▶ TASK ITEM:
Only the number is needed. Please count the lines below in which the word "sRGB" occurs.

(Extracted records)
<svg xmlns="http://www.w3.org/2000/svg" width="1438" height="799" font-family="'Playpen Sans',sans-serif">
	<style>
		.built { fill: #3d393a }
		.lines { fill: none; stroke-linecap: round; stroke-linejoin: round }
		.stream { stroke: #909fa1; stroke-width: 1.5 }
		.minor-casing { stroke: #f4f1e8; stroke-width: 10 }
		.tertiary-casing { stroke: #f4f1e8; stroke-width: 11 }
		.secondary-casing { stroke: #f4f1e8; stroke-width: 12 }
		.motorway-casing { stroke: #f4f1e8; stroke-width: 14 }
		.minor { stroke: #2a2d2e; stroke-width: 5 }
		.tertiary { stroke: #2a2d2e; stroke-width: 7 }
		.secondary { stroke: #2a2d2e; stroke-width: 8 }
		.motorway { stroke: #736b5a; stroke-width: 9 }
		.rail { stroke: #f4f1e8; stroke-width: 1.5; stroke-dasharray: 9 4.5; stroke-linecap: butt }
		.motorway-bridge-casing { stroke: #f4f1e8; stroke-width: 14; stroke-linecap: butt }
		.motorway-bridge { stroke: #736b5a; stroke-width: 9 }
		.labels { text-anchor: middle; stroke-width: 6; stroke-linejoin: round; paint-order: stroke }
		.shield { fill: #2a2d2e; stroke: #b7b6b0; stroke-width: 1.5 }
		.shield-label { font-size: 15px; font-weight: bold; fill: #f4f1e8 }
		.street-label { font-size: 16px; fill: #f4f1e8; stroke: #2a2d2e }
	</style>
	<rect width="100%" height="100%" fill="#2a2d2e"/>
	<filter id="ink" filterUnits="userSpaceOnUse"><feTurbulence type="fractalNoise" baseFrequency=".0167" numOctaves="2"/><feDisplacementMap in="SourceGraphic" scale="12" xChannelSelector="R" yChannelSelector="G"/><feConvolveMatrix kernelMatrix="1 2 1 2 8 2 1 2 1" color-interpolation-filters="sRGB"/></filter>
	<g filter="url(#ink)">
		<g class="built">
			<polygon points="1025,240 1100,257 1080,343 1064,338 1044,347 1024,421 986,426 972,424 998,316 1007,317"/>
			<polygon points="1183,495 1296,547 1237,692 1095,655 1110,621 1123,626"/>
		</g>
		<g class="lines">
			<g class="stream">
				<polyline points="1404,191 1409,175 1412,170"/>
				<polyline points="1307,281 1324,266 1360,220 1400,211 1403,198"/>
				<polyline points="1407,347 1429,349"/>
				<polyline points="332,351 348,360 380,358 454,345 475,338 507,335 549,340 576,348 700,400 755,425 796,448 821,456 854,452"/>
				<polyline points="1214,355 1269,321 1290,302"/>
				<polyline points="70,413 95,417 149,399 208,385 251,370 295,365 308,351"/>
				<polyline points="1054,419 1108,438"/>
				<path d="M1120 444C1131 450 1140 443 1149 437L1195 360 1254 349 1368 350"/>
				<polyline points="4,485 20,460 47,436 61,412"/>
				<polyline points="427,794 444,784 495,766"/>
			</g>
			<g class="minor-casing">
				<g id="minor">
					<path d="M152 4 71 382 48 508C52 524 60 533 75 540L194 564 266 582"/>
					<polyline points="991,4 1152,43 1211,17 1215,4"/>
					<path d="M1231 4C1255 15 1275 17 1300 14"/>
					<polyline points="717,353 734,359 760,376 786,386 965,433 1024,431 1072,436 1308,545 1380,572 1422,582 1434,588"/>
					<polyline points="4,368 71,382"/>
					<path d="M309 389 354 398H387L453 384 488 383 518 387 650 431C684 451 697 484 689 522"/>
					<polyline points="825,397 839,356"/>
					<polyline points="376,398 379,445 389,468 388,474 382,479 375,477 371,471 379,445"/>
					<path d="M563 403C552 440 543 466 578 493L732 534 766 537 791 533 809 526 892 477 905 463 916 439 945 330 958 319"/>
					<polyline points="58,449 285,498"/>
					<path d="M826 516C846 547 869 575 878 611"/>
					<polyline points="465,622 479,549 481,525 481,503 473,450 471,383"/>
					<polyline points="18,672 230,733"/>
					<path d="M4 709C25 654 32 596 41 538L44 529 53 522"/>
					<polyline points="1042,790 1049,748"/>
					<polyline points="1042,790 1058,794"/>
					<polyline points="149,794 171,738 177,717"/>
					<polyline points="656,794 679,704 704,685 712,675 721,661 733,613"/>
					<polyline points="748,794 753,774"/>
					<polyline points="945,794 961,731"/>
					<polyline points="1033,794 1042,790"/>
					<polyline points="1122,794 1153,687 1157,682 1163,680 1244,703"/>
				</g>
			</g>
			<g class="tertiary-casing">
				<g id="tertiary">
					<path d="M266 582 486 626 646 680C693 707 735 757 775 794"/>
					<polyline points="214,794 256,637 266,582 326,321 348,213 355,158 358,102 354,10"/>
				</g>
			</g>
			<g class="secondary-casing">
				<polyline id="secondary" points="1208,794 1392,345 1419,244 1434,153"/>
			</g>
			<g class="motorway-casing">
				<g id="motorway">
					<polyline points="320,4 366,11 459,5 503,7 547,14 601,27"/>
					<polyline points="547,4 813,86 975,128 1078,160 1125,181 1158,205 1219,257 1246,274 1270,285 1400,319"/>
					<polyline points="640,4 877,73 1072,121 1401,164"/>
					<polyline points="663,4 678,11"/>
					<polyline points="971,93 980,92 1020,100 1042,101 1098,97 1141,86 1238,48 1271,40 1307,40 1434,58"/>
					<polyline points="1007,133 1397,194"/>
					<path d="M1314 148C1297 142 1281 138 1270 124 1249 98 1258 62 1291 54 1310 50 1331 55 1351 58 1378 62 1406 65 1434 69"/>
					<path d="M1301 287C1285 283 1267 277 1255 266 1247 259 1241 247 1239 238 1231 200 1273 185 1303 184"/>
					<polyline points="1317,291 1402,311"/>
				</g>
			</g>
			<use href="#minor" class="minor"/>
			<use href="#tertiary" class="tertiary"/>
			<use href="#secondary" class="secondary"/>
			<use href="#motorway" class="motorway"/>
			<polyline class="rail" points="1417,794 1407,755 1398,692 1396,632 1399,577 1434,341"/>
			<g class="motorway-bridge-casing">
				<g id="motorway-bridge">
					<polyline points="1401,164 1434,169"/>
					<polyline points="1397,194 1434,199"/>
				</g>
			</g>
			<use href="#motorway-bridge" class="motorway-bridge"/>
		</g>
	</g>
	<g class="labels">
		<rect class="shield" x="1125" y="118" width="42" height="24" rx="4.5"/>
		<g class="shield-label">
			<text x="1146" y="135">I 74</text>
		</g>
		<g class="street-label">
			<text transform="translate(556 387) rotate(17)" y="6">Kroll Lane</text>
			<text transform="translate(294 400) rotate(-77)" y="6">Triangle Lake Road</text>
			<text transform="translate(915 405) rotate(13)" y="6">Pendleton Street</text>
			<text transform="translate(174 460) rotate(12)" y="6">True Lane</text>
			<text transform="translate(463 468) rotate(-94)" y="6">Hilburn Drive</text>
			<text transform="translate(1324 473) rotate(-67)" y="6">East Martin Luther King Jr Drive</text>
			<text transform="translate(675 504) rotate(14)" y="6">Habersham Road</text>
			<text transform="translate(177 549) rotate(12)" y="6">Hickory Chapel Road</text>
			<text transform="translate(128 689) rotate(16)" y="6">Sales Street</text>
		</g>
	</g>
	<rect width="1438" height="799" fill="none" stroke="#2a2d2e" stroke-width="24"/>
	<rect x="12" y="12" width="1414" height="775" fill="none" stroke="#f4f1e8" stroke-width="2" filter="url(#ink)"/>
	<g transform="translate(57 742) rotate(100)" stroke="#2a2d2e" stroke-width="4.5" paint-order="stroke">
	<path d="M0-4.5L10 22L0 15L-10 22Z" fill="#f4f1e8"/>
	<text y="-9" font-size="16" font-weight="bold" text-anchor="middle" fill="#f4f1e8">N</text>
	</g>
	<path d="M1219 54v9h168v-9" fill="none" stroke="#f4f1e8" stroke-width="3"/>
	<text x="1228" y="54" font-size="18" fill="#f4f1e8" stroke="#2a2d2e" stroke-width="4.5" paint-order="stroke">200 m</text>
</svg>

---

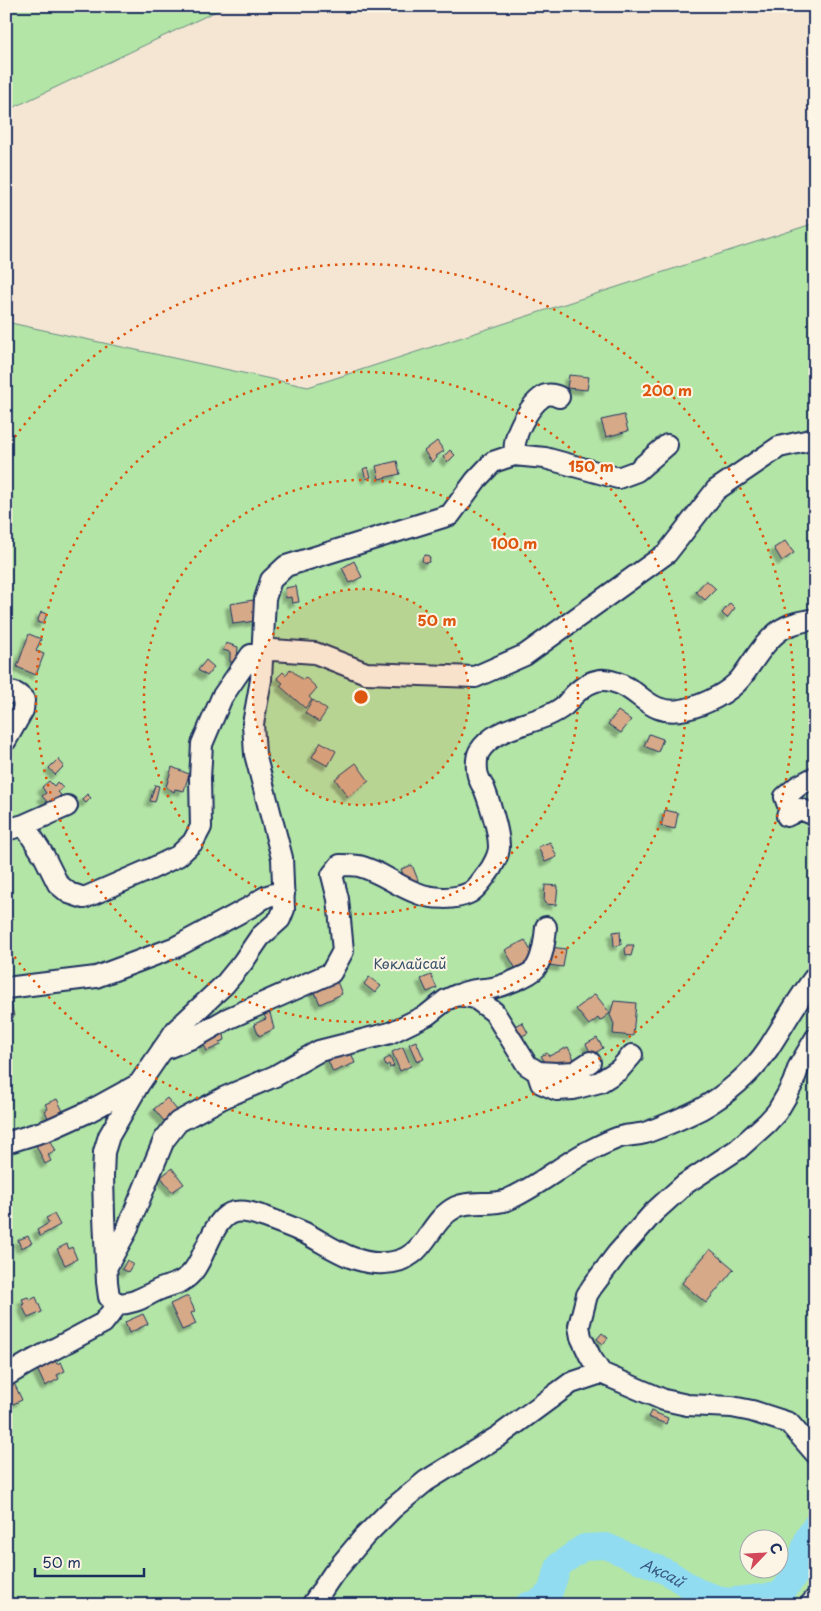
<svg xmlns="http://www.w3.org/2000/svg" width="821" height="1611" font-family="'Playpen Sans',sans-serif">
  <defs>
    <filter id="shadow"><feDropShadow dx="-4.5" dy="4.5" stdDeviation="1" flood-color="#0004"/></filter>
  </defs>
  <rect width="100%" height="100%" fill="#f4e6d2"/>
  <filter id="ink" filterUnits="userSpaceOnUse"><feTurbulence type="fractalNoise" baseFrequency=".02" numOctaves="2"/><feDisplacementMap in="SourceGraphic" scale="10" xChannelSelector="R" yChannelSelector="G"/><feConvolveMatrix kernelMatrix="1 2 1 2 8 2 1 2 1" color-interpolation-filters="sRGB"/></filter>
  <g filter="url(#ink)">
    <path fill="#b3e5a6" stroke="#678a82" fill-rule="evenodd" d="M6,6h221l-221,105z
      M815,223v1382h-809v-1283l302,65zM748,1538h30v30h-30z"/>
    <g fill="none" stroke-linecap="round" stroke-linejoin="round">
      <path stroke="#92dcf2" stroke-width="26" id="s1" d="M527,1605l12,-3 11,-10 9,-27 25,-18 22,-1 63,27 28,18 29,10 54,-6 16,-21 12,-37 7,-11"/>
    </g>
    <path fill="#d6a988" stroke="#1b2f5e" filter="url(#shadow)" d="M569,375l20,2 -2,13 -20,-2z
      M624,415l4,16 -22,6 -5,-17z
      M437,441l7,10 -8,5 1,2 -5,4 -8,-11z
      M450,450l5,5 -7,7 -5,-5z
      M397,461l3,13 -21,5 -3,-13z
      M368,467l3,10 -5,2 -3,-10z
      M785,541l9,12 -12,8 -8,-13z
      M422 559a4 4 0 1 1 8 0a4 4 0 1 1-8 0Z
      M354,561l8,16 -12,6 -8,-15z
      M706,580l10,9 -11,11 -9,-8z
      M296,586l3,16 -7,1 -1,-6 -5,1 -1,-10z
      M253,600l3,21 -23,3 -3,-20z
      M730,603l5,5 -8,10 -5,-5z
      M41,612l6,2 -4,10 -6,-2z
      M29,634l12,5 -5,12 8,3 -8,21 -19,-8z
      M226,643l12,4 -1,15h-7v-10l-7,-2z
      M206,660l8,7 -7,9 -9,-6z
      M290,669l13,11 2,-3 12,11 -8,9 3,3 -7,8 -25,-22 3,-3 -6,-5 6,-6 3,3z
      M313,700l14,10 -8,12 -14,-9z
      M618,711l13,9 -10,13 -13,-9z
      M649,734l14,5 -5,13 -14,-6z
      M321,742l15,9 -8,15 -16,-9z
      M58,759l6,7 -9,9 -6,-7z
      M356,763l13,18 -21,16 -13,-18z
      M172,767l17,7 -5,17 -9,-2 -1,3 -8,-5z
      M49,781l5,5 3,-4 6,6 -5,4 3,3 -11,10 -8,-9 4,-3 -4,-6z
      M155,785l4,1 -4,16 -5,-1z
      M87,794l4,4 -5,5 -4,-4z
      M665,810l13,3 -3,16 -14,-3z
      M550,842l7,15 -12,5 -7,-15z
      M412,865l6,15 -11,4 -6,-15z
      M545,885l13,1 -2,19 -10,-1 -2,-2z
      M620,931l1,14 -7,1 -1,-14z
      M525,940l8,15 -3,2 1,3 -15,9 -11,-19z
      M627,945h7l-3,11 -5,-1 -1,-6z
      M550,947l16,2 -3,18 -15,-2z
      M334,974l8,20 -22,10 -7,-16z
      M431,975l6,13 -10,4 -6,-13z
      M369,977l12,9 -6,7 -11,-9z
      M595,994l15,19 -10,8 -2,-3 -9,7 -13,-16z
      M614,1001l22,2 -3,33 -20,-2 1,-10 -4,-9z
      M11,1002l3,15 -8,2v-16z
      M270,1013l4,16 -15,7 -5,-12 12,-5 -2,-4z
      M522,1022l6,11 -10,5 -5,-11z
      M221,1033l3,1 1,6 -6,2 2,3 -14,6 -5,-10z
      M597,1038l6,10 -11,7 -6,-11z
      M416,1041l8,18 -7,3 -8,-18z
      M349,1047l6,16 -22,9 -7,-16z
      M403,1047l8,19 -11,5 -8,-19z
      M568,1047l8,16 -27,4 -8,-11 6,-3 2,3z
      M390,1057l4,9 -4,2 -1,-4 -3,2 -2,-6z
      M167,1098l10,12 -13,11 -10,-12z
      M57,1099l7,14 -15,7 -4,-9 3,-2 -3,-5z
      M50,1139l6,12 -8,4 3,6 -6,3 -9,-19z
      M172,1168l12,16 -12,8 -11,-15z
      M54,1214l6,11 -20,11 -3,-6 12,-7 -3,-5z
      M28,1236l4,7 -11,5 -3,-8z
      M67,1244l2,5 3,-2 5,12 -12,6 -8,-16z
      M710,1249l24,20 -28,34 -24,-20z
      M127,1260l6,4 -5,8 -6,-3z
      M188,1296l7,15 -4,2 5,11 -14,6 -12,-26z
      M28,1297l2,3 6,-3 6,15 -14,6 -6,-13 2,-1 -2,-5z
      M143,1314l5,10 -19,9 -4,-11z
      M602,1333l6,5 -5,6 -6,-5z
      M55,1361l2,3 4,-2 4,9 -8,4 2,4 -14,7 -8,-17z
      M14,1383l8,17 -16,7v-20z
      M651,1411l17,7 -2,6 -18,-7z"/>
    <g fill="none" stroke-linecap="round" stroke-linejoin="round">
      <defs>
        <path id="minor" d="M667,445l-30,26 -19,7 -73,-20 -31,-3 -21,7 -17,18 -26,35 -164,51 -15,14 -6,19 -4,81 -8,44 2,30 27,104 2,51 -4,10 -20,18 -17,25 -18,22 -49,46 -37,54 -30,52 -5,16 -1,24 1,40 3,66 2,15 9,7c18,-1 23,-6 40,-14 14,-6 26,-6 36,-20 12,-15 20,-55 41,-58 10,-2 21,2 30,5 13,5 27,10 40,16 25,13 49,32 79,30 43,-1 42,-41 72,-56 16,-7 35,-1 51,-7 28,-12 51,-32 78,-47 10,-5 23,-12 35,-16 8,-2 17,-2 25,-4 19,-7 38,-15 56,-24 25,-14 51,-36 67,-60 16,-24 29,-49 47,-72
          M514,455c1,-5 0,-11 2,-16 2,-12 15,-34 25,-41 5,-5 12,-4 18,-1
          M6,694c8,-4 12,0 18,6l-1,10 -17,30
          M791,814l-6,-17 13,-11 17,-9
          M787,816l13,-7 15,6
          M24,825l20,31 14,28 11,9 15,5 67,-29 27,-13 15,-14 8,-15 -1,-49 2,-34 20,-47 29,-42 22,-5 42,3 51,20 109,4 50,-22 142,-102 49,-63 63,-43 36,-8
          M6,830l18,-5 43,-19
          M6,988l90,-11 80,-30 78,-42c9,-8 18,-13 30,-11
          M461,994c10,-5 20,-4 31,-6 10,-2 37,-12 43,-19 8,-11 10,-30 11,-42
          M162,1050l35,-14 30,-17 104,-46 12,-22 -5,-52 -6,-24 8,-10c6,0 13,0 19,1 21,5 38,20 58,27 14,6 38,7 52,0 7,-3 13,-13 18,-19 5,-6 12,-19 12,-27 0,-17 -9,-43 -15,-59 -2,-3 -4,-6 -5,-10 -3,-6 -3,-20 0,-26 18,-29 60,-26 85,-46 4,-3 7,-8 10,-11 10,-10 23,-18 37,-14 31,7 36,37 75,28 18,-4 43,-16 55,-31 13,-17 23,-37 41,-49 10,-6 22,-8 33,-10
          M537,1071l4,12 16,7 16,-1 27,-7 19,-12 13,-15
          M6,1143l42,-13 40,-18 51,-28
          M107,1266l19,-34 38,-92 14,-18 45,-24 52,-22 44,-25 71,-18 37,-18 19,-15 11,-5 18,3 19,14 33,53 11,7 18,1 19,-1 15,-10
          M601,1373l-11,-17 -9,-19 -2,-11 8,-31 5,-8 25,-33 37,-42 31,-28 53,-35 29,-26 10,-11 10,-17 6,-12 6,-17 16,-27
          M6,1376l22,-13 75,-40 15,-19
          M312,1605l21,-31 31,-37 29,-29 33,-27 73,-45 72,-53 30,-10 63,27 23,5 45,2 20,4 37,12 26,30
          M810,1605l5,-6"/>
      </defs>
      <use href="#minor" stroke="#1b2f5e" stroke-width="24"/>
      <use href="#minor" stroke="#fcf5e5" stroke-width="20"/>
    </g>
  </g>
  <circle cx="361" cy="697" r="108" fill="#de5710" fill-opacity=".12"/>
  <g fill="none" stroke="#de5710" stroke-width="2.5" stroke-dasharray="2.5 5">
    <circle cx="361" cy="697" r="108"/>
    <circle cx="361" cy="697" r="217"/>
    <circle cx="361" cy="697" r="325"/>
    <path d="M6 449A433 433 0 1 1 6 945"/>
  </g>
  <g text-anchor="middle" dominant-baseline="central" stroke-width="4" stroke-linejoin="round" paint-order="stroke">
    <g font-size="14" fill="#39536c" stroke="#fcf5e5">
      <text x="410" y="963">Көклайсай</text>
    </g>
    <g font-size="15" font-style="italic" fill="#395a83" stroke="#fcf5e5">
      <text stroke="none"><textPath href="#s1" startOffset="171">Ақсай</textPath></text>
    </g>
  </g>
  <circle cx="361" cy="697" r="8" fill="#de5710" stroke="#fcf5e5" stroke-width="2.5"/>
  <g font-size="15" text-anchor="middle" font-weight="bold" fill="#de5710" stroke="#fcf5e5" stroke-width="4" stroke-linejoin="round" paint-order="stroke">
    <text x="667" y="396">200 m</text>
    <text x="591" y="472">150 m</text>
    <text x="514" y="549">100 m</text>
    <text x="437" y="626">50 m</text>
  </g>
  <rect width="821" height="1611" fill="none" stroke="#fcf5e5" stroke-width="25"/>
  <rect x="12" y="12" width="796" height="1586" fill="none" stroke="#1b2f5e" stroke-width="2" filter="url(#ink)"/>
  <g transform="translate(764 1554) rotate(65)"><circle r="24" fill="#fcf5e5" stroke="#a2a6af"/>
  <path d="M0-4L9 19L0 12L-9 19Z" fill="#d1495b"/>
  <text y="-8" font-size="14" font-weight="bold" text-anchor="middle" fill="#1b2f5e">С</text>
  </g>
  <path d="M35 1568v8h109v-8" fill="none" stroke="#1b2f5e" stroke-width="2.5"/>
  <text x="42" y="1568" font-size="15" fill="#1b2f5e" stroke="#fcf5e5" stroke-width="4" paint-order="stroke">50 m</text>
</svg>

▶ FINISHED EXERCISE:
2